Vom 7.5. bis 9.10.1892 fand in Wien auf dem Ausstellungsgelände im Prater (Rotunde und Umgebung) eine Internationale Ausstellung für Musik- und Theaterwesen statt. Sie war geteilt in eine Fachausstellung (mit den Kategorien „Biographische Denkwürdigkeiten“, „Musik“, „Theater“, „Ethnographisch interessante Gegenstände“) und in eine gewerbliche Spezialausstellung („Moderne Musikinstrumente“, „Graphische Darstellung der Musikliteratur“, „Gewerbe und Kunstgewerbe im Dienste des modernen Theaters“). In einem eigens erbauten Ausstellungstheater fanden unter dem Motto „Theatralische Völkerbegegnung im Donauraum“ Gastspiele in- und ausländischer Bühnen statt (z. B. Deutsches Theater Berlin, Hamburger Stadttheater, Comédie Française, Nationaltheater Budapest). Operntruppen aus allen Gebieten der Monarchie gastierten mit ihren Nationalopern in der Originalsprache (Bedřich Smetana [1824–1884], Prodaná nevesta [Erstaufführung in Wien] und Dalibor; Stanisław Moniuszko [1819–1871], Halka und Straszny dwór); eine italienische Operntruppe führte u. a. I Pagliacci, Cavalleria rusticana und L‘amico Fritz unter Leitung der Komponisten Ruggero Leoncavallo (1857–1919) bzw. Pietro Mascagni (1863–1945) auf. Die Ausstellung war zwar ein finanzieller Misserfolg, doch ist ihre Bedeutung für das Musik- und Theaterleben, insbesondere durch dessen wissenschaftliche Aufarbeitung in Fachkatalogen, nicht hoch genug einzuschätzen. So wurde z. B. nach einem Arbeitsplan von Guido Adler, der auch den Fachkatalog herausgab, und Oskar Fleischer (1856–1933) in einer „Musikhistorischen Abteilung“ die Musikgeschichte Deutschlands und Österreichs – gemeinsam (!) und chronologisch – in 25 Räumen dargestellt, wobei „deren Inhalt die ganze musikgeschichtliche Entwikelungsreihe vom Alterthum bis zur Gegenwart durchlief“ (Fleischer, S. 34) und so „der Musikwissenschaft eine Gelegenheit geboten [wurde], in der ausgedehntesten Weise auf die grosse Allgemeinheit zu wirken“ (Fleischer, S. 36).

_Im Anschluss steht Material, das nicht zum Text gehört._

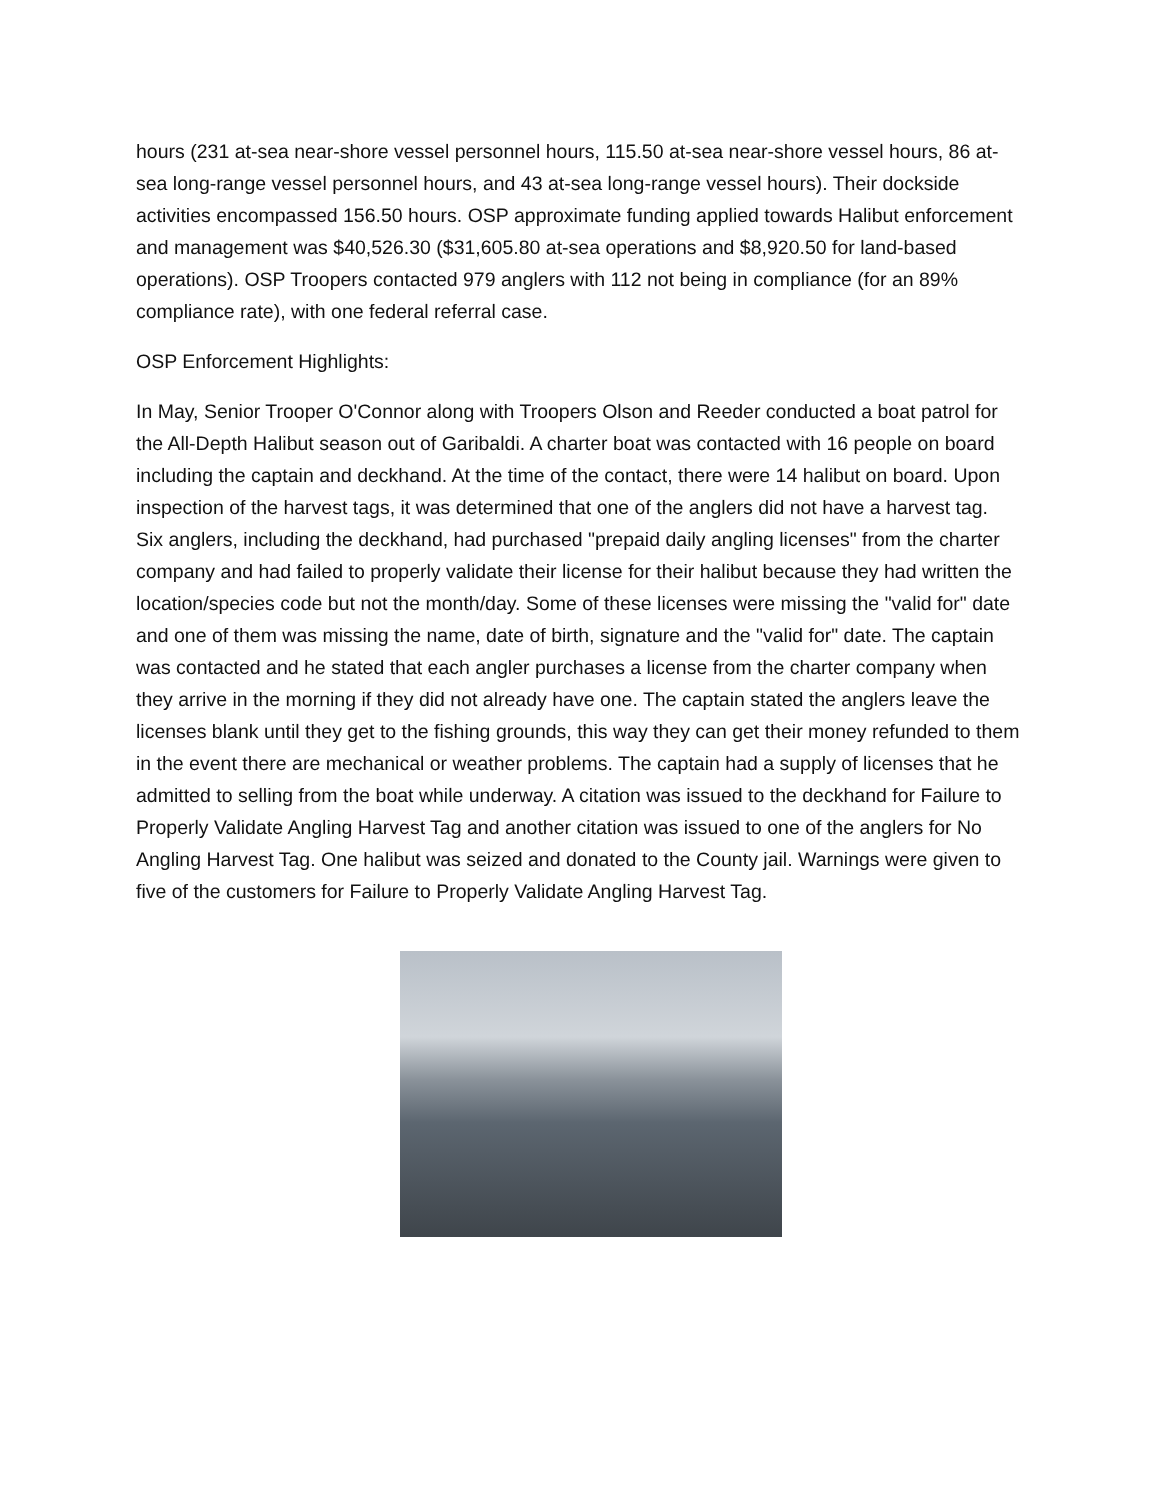hours (231 at-sea near-shore vessel personnel hours, 115.50 at-sea near-shore vessel hours, 86 at-sea long-range vessel personnel hours, and 43 at-sea long-range vessel hours). Their dockside activities encompassed 156.50 hours. OSP approximate funding applied towards Halibut enforcement and management was $40,526.30 ($31,605.80 at-sea operations and $8,920.50 for land-based operations). OSP Troopers contacted 979 anglers with 112 not being in compliance (for an 89% compliance rate), with one federal referral case.
OSP Enforcement Highlights:
In May, Senior Trooper O'Connor along with Troopers Olson and Reeder conducted a boat patrol for the All-Depth Halibut season out of Garibaldi. A charter boat was contacted with 16 people on board including the captain and deckhand. At the time of the contact, there were 14 halibut on board. Upon inspection of the harvest tags, it was determined that one of the anglers did not have a harvest tag. Six anglers, including the deckhand, had purchased "prepaid daily angling licenses" from the charter company and had failed to properly validate their license for their halibut because they had written the location/species code but not the month/day. Some of these licenses were missing the "valid for" date and one of them was missing the name, date of birth, signature and the "valid for" date. The captain was contacted and he stated that each angler purchases a license from the charter company when they arrive in the morning if they did not already have one. The captain stated the anglers leave the licenses blank until they get to the fishing grounds, this way they can get their money refunded to them in the event there are mechanical or weather problems. The captain had a supply of licenses that he admitted to selling from the boat while underway. A citation was issued to the deckhand for Failure to Properly Validate Angling Harvest Tag and another citation was issued to one of the anglers for No Angling Harvest Tag. One halibut was seized and donated to the County jail. Warnings were given to five of the customers for Failure to Properly Validate Angling Harvest Tag.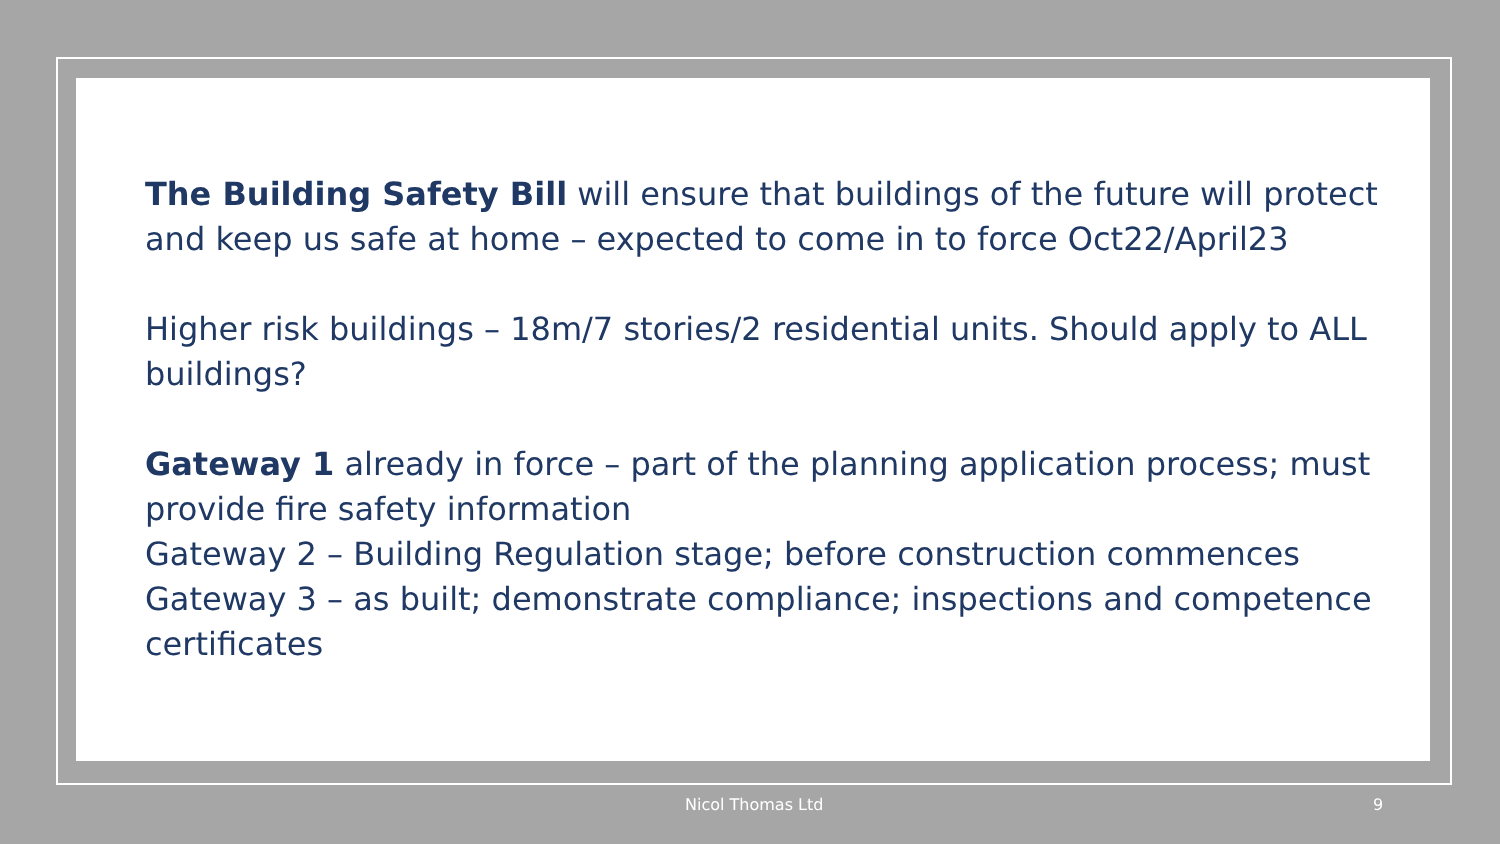The Building Safety Bill will ensure that buildings of the future will protect and keep us safe at home – expected to come in to force Oct22/April23
Higher risk buildings – 18m/7 stories/2 residential units. Should apply to ALL buildings?
Gateway 1 already in force – part of the planning application process; must provide fire safety information
Gateway 2 – Building Regulation stage; before construction commences
Gateway 3 – as built; demonstrate compliance; inspections and competence certificates
Nicol Thomas Ltd 9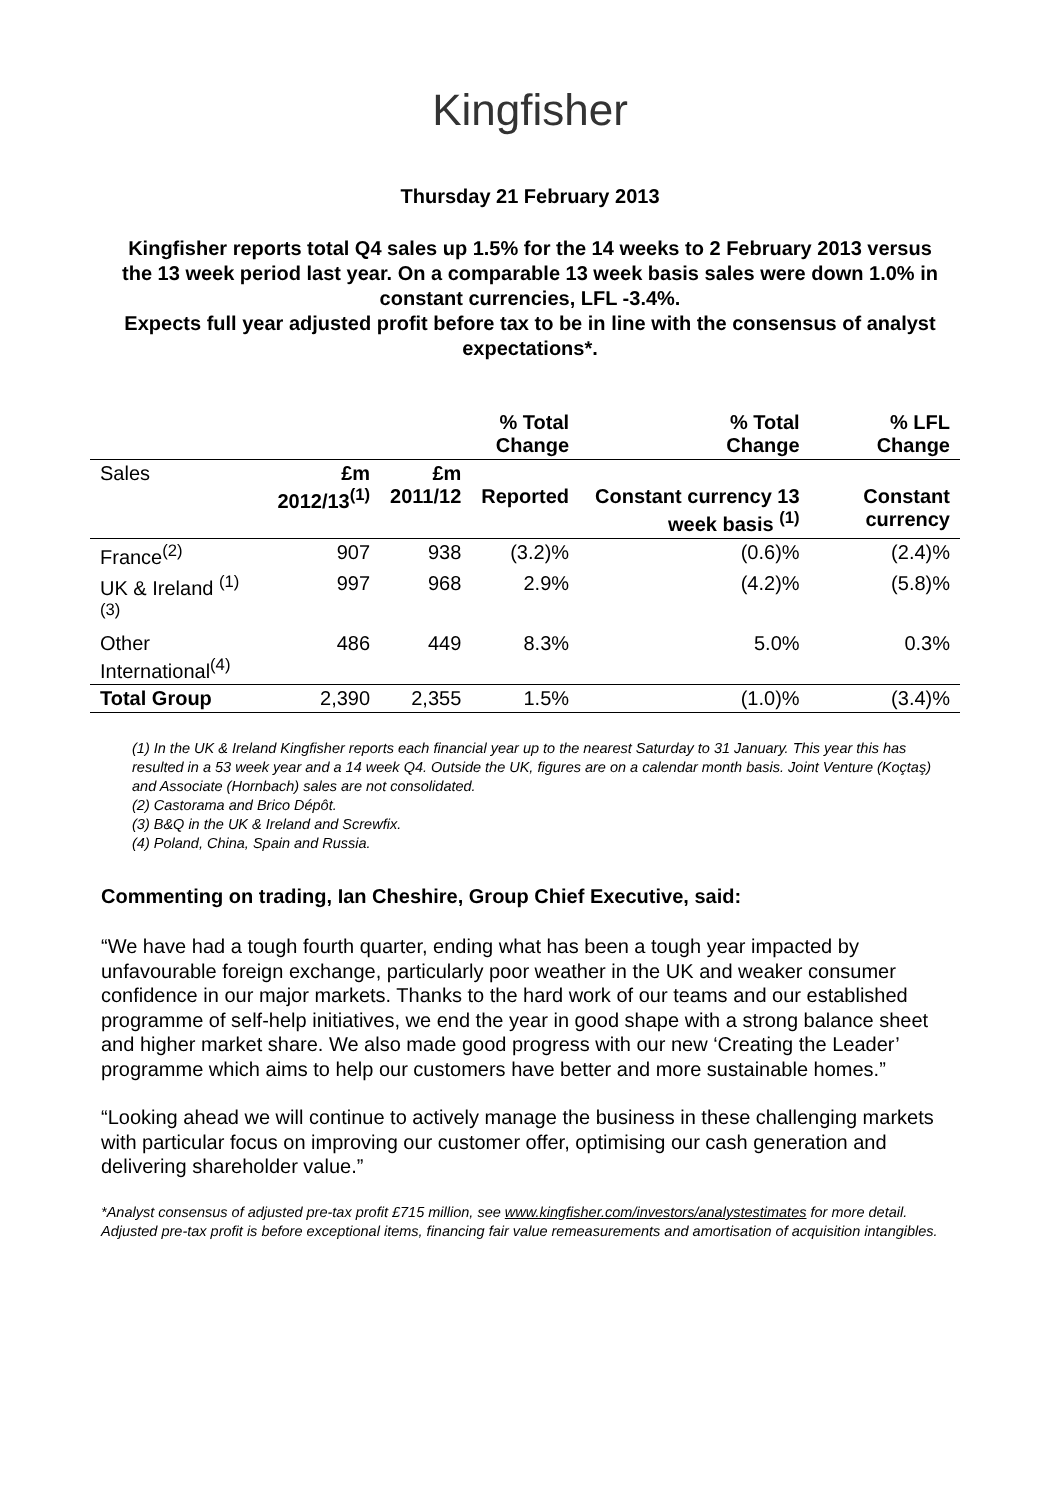Kingfisher
Thursday 21 February 2013
Kingfisher reports total Q4 sales up 1.5% for the 14 weeks to 2 February 2013 versus the 13 week period last year. On a comparable 13 week basis sales were down 1.0% in constant currencies, LFL -3.4%.
Expects full year adjusted profit before tax to be in line with the consensus of analyst expectations*.
| | | | % Total Change | % Total Change | % LFL Change |
| --- | --- | --- | --- | --- | --- |
| Sales | £m 2012/13<sup>(1)</sup> | £m 2011/12 | Reported | Constant currency 13 week basis <sup>(1)</sup> | Constant currency |
| France<sup>(2)</sup> | 907 | 938 | (3.2)% | (0.6)% | (2.4)% |
| UK & Ireland <sup>(1) (3)</sup> | 997 | 968 | 2.9% | (4.2)% | (5.8)% |
| Other International<sup>(4)</sup> | 486 | 449 | 8.3% | 5.0% | 0.3% |
| Total Group | 2,390 | 2,355 | 1.5% | (1.0)% | (3.4)% |
(1) In the UK & Ireland Kingfisher reports each financial year up to the nearest Saturday to 31 January. This year this has resulted in a 53 week year and a 14 week Q4. Outside the UK, figures are on a calendar month basis. Joint Venture (Koçtaş) and Associate (Hornbach) sales are not consolidated.
(2) Castorama and Brico Dépôt.
(3) B&Q in the UK & Ireland and Screwfix.
(4) Poland, China, Spain and Russia.
Commenting on trading, Ian Cheshire, Group Chief Executive, said:
“We have had a tough fourth quarter, ending what has been a tough year impacted by unfavourable foreign exchange, particularly poor weather in the UK and weaker consumer confidence in our major markets. Thanks to the hard work of our teams and our established programme of self-help initiatives, we end the year in good shape with a strong balance sheet and higher market share. We also made good progress with our new ‘Creating the Leader’ programme which aims to help our customers have better and more sustainable homes.”
“Looking ahead we will continue to actively manage the business in these challenging markets with particular focus on improving our customer offer, optimising our cash generation and delivering shareholder value.”
*Analyst consensus of adjusted pre-tax profit £715 million, see www.kingfisher.com/investors/analystestimates for more detail. Adjusted pre-tax profit is before exceptional items, financing fair value remeasurements and amortisation of acquisition intangibles.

Bruckner besuchte die Ausstellung in Gesellschaft wiederholt und mit großem Interesse; die dabei vorgefallenen teils rührenden, teils komischen Episoden sind bei Göll.-A. 4/3 verzeichnet. In der „Musikhistorischen Abteilung“ der Ausstellung war er durch zwei Autografe (Briefe I, 770322 und 810519) vertreten, ebenso war seine von Viktor Tilgner geschaffene Büste (IKO 55) ausgestellt. Unter den in einem Ausstellungsführer reproduzierten Musikerporträts findet sich (neben Johann Strauss, Franz von Suppé [1819–1895], Johannes Brahms, Karl Goldmark u. a.) auch jenes von Bruckner.

Die Entstehung der Vertonung des Psalms 150 ist mit der Geschichte der Ausstellung eng verbunden, denn am 23.12.1891 fragte Richard Heuberger im „Auftrage des Musikcomite‘s“ nach einer Absage von Brahms an, ob Bruckner für das Eröffnungskonzert „eine Hymne oder Cantate für gem. Chor u. Orchester“ (Briefe II, 911223) komponieren würde. Die Uraufführung gelang allerdings wegen Zeitverzögerung seitens des Komponisten nicht, ebenso wenig kam sie bei der Schlussfeier zustande. Die dritte Aufführungsmöglichkeit misslang wegen der Absage des Tonkünstlerfestes des Allgemeinen Deutschen Musikvereines schließlich ebenfalls (Antonicek, S. 138f.).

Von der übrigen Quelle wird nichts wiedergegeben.